It's your choice, really. Some people say you have a chance of getting your visa processed more quickly if you get it done in advance. But if you choose to do that and they do take longer than 12 months to process your visa (current average is 13ish months) they might request that you get it done again. It's a gamble.


----------



## EestiAus (May 8, 2014)

So how did you go? Have you applied yet? Goodluck anyhow


----------



## alikaup (Jan 24, 2013)

EestiAus said:


> So how did you go? Have you applied yet? Goodluck anyhow


Work in progress, should be ready with all my paperwork within next few weeks.


----------



## alikaup (Jan 24, 2013)

After checking the requirements for sponsor i have 3 questions and hopefully someone can answer them . First of all, my partners passport is expired, will certfied birth certificate do as evidence that she's Australian citizen (or they need passport on top of that?) Also, what evidence people have provided regards that the sponsor usually resides in Autralia? 3rd question is bit tricky as my partner is stay home mum for last 3 years, so she won't be able to show her employment for last 2 years, i assume statement from her about the case will be needed?

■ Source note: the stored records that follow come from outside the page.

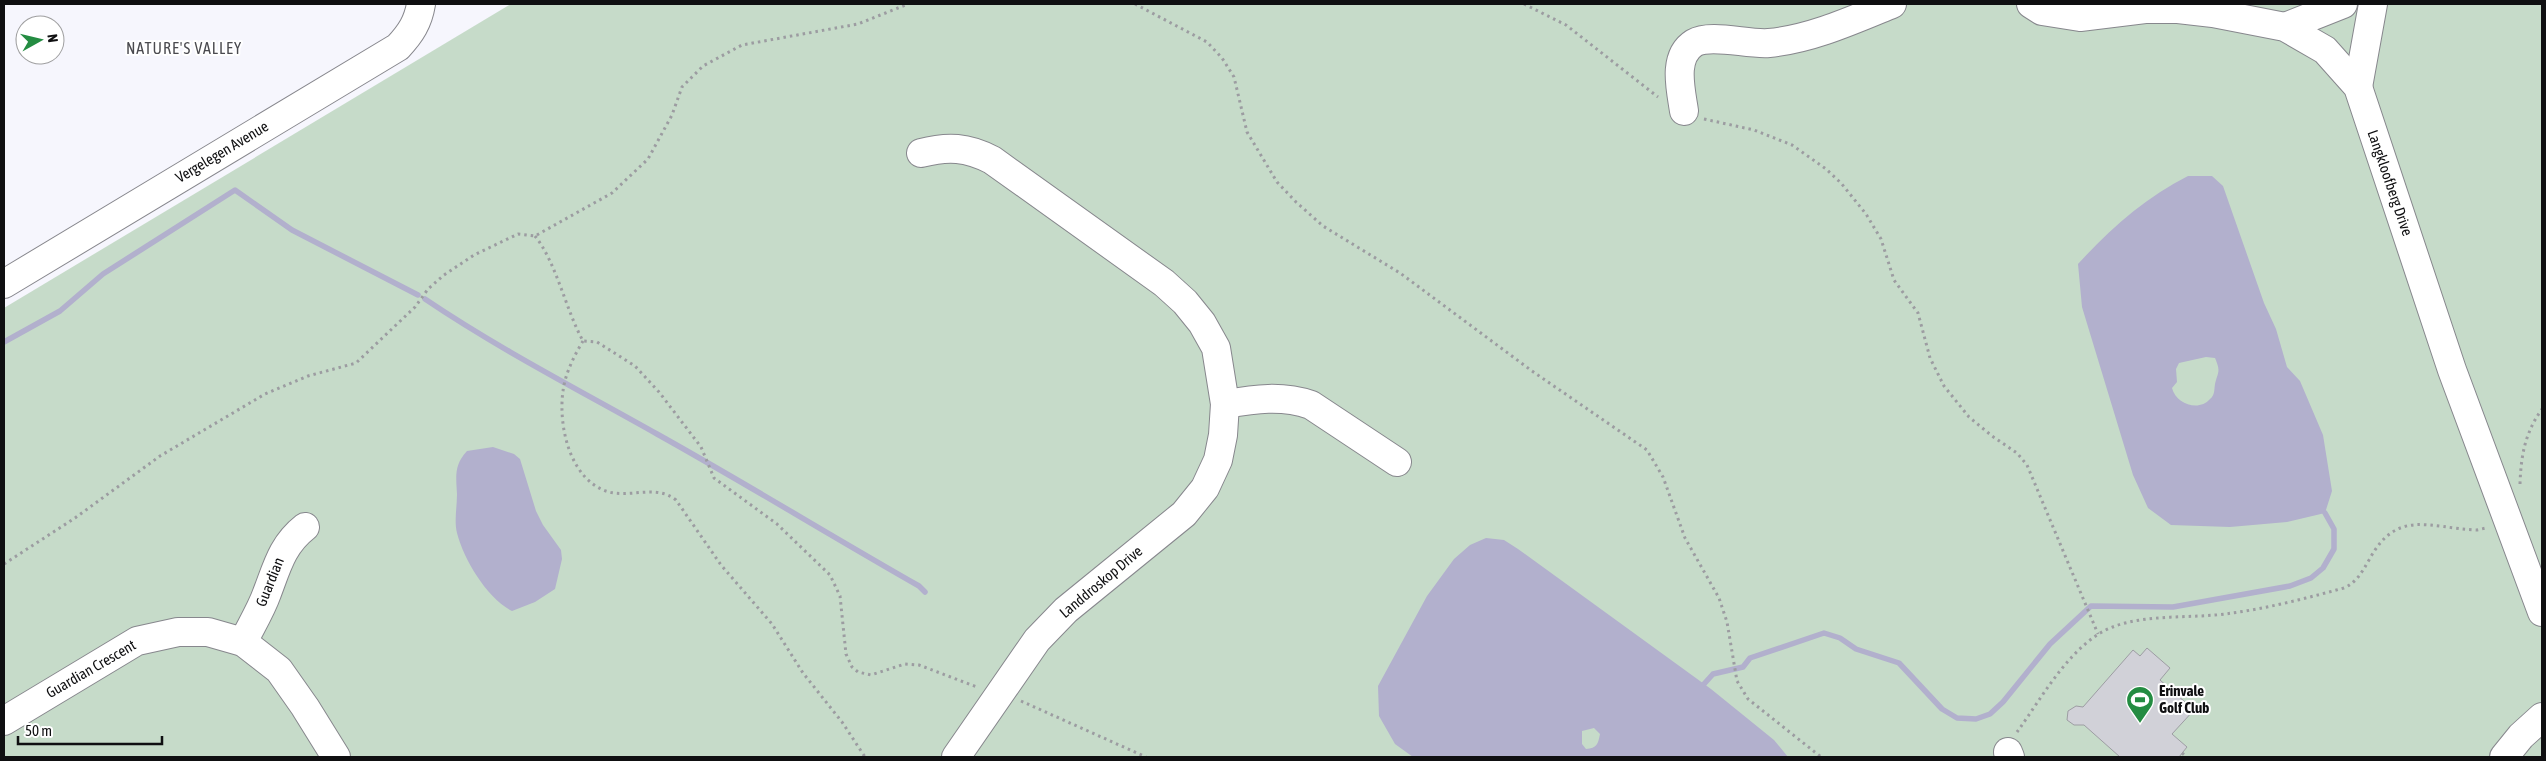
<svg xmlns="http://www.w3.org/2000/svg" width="2546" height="761" viewBox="0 0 2546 761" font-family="'Asap Condensed',sans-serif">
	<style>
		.green { fill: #c6dbc9 }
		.water { fill: #b2b0cd; fill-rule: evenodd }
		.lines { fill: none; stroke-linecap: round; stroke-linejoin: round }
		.stream { stroke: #b2b0cd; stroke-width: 5.5 }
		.building { fill: #d1d1d8; stroke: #9d9da3 }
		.minor-casing { stroke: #87878d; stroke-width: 30 }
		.path { stroke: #9c9ca1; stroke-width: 3; stroke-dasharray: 2.5 4; stroke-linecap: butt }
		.minor { stroke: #fff; stroke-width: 28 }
		.labels { text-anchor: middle; stroke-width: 4; stroke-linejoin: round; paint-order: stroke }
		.street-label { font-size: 15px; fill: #0f0f11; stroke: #fff }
		.poi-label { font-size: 15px; font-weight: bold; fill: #0f0f11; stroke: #fff; text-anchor: start }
		.neighbourhood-label { font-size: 16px; letter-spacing: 1px; fill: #4a4a4f; stroke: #fff }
	</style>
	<rect width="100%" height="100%" fill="#f6f6fd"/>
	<path class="green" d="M 511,4 L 2542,4 L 2542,757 L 4,757 L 4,308 Z"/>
	<g class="water">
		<path d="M 2188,176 L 2212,176 L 2223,186 L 2264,303 L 2276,329 L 2287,367 L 2300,381 L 2323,435 L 2332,491 L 2325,513 L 2287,522 L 2230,527 L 2171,525 L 2148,508 L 2133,475 L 2082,307 L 2078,264 C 2110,229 2146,197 2188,176 ZM 2206,357 L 2215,358 C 2221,372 2218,371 2215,384 C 2214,390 2215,395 2210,399 C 2199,412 2176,404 2172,388 L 2177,382 L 2176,369 L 2179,363 Z"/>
		<path d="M 493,447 L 514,454 L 520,459 L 536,511 L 543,525 L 561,550 L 562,559 L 555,589 L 535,602 L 512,611 C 487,598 464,560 457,533 C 454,521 457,507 457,494 C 456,476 454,465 467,451 Z"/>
		<path d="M 1486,538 L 1504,540 L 1518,549 L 1711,689 L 1774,740 L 1788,757 L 1413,757 L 1395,744 L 1379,716 L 1378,686 L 1427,596 L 1454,559 L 1470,545 ZM 1594,728 L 1600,734 C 1598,744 1597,748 1586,749 L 1582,744 L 1582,731 Z"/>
	</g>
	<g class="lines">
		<g class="stream">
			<path d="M 425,299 C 499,349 579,390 657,434 C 745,483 831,536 919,586 L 925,592"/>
			<path d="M 4,342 L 60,311 L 103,274 L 235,190 L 292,230 L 418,295"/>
			<path d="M 1704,684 L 1713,674 L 1743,667 L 1750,658 L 1824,633 L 1840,638 L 1856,649 L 1899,663 L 1942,709 L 1957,718 L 1976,719 L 1990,714 L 2003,702 L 2050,644 L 2091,606 L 2173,607 L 2290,586 L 2311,578 L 2323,568 L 2334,549 L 2334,529 L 2325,513"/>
		</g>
	</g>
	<path class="building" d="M 2147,648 L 2170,668 L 2160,680 L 2194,710 L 2172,734 L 2187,747 L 2179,757 L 2120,757 L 2084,725 L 2074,725 L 2067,720 L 2068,711 L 2076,706 L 2083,707 L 2133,650 L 2140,656 Z"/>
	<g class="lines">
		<defs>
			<g id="minor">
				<path d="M 2031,4 L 2042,11 L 2080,17 L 2145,9 L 2178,9 L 2213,13 L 2285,27 L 2325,50 L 2358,87 L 2452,370 L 2542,612"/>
				<path d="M 2285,27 L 2343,4"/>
				<path d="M 2358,87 L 2373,4"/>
				<path d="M 1684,111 C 1681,90 1672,57 1694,43 C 1711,33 1748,45 1769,43 C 1811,39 1853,20 1892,4"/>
				<path d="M 921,153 C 948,146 967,147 992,160 L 1164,283 L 1185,302 L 1202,323 L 1216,348 L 1225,404 L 1223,435 L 1218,460 L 1205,488 L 1184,514 L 1066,610 L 1037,640 L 956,757"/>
				<path d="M 4,284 L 398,47 C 411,33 418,22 421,4"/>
				<path d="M 1225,404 C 1255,399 1282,395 1311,405 L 1397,462"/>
				<path d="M 243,642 C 251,626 261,610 267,593 C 277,567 282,545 305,527"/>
				<path d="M 4,721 L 137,641 L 178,632 L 208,632 L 243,642 L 279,670 L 305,707 L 336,757"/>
				<path d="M 2008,752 L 2010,757"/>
				<path d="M 2504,757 L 2521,736 L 2542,717"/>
			</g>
		</defs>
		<use href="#minor" class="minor-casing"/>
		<g class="path">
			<path d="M 1135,4 L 1207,42 L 1222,58 L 1234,77 L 1247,132 L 1277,182 L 1296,202 L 1323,226 L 1400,273 L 1532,371 L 1647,450 L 1663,477 L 1685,538 L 1719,598 L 1727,622 L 1737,681 L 1748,699 L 1821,757"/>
			<path d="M 1524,4 L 1566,25 L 1658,97"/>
			<path d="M 1704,119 L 1754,130 L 1792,145 L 1826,169 L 1841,183 L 1866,214 L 1881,239 L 1894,280 L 1918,313 L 1930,358 L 1944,386 L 1969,417 L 1992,436 L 2017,453 L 2027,465 L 2098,634"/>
			<path d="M 535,236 C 557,264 565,308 583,341 L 597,342 L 635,366 L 659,392 L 701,447 L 714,478 L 777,524 L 830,575 L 840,596 L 846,654 L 852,667 L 858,672 L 871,675 L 905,664 L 919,665 L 977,687"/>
			<path d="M 583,341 C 574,356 565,374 563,391 C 558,426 570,481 609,492 C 631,498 656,484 676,500 L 721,565 L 772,624 L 803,673 L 842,722 L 865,757"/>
			<path d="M 2520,484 C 2521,455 2525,433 2542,409"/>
			<path d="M 4,564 L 75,518 L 160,456 L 265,394 L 308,376 L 356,363 L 415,307 L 428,289 L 444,275 L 474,255 L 518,234 L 535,236 L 612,193 L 648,159 L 672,115 L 682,87 L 703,66 L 742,45 L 858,24 L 908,4"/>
			<path d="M 1021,701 L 1146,757"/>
			<path d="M 2017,732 C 2041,699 2063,658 2097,635 C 2133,611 2191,620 2232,613 C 2269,608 2307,598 2344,588 C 2357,582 2362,572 2369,560 C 2397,508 2428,528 2477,530 L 2486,528"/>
			<path d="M 2182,753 L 2187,757"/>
		</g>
		<use href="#minor" class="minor"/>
	</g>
	<defs>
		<symbol id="stadium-pin" viewBox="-11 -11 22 30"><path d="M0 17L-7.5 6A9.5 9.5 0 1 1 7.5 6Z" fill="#248c42" stroke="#fff"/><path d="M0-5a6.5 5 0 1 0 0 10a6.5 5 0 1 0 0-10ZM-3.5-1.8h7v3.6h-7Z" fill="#fff"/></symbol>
	</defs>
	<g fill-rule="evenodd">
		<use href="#stadium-pin" x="2124" y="684" width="32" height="43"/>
	</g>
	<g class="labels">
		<g class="street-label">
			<text transform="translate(222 152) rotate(-31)" y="5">Vergelegen Avenue</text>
			<text transform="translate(2390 183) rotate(71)" y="5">Langkloofberg Drive</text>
			<text transform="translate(270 582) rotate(-68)" y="5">Guardian</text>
			<text transform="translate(1101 582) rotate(-40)" y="5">Landdroskop Drive</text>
			<text transform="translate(91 669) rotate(-30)" y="5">Guardian Crescent</text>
		</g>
		<g class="poi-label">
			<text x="2159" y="696">Erinvale<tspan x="2159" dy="17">Golf Club</tspan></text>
		</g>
		<g class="neighbourhood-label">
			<text x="184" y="54">NATURE'S VALLEY</text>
		</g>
	</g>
	<rect width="2546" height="761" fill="none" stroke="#0f0f11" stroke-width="10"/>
	<g transform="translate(40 40) rotate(82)"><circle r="24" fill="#ffffff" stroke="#9f9fa0"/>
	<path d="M0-4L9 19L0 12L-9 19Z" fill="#248c42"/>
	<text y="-8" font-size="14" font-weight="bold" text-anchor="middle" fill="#0f0f11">N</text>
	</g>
	<path d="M18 736v8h144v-8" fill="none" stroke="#0f0f11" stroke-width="2.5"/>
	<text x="25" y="736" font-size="15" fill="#0f0f11" stroke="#ffffff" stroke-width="4" paint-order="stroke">50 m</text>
</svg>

She gets some centerlink family tax benefit payments, so might include them as a evidence?! THank you in advance


----------



## alikaup (Jan 24, 2013)

Update - i did submit my applicaton on the 24th of June 2014, over a few days have been submitting the sponsor application and all the evidence. Still have some to upload, but the main part has been done. Hopefully i'll qualify straight to PR and the decision won't take too long to come


----------